A lot of watching Ix practice magic was just watching Ix standing with his arm out. He wasn’t complaining. Ix always kept the fire ragingly hot and his shirtsleeves were rolled up to reveal toned forearms. Given Eric was his main partner for most sports and activities, it was distressingly unfair that Ix could pack muscles on top of his muscles while Eric always looked as though a stiff breeze might topple him.
Sometimes, Eric thought Ix didn’t notice his staring, too caught up in whatever magic was happening that he could see and Eric could not. But there were other times where he’d catch Ix looking back at him, his eyes dragging up and down Eric’s form. On those days, Eric liked to alternate between wondering whether Ix could feel the same about him as Eric did him or whether he was doing it to mock Eric.
“Did you win?” asked Eric as Ix relaxed and lowered his arms. A bit of a running joke between them, since Eric couldn’t sense or see magic at all and therefore couldn’t tell how well any given magic experiment was going.
“I always win,” said Ix, which he always said but there was a triumphant note in his voice today. “I just need to contain it now.”
Even though the magical terminology made no sense to Eric, he watched as Ix pick a stick of still-burning charcoal straight out of the fire with his bare hands and start inscribing symbols onto the mirror against the far wall. Eric made a slightly wet choking noise because his blank face was nonexistent.
His reaction made Ix laugh softly at least. “Relax. It’ll wash off.”
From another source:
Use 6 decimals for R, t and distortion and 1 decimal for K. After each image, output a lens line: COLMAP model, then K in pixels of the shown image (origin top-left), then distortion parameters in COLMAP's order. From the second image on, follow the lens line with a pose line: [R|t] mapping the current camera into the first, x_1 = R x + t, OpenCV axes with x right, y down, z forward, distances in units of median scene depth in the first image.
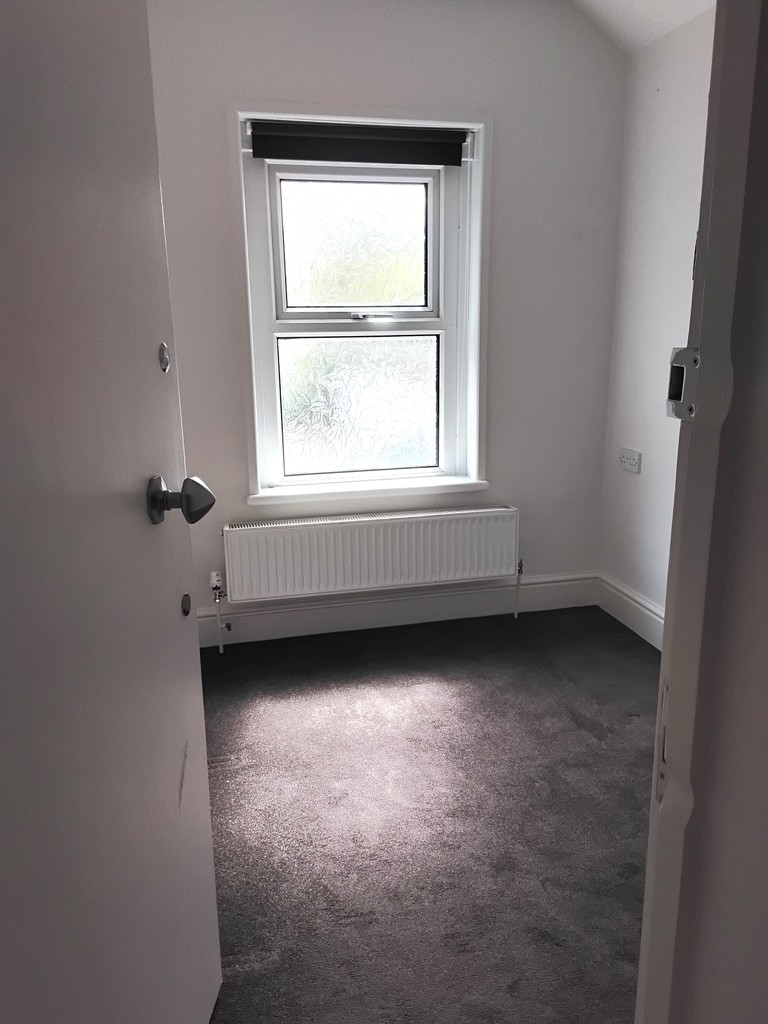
lens RADIAL K [[796.4, 0, 416.3], [0, 796.4, 513.7], [0, 0, 1]] dist [0.135884, -0.188844]
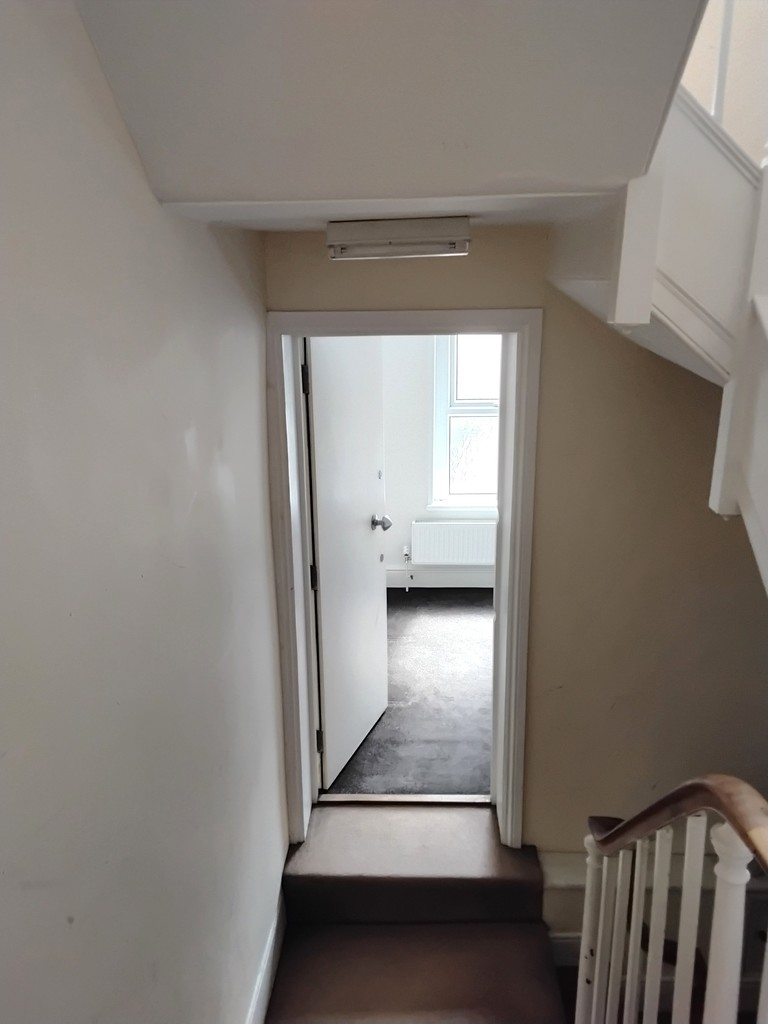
lens RADIAL K [[796.4, 0, 416.3], [0, 796.4, 513.7], [0, 0, 1]] dist [0.135884, -0.188844]
pose [[0.960761, 0.076542, -0.266607, 0.390605], [-0.070342, 0.996985, 0.032741, -0.096430], [0.268310, -0.012702, 0.963249, -1.151249]]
“I’m sure it will,” said Eric faintly. That was a full body-length mirror imported across the sea from the Continent, asheet of flawless glass and hammered silver with emeralds and peridots set into the frame that likely cost more than Eric’s entire family worth at the moment.
The surface of the mirror shimmered, and the reflection became distorted as if they were viewing the room underwater, undulating and dark. It reminded Eric of those traveling fairs with their tents of tin mirrors that manipulated shape and size, except then he saw movement. Something dashed across in front of the mirror, but only within the reflection. He gasped, looking around the room, but the only two moving things in here were him and Ix.
“What was that?” Eric had shot to his feet.
“It can’t cross over,” said Ix, which was probably meant to be reassuring but since Eric hadn’t known there was anything theretocross over, it had the opposite effect.
“Cross over from where?” demanded Eric. “And what is ‘it’?”
“The demon,” said Ixthan, as if it was obvious. “From the demon realm.”
“Why are you summoning demons?” Eric lowered his voice even though there was no one around to hear him. Not only was unauthorized demonic summoning illegal, but that was the specific crime his father was being executed for. If Eric was discovered even near the vicinity of a summoning—
“I’m not,” Ix interrupted his thoughts before they could spiral. “I just said it can’t cross over, remember?”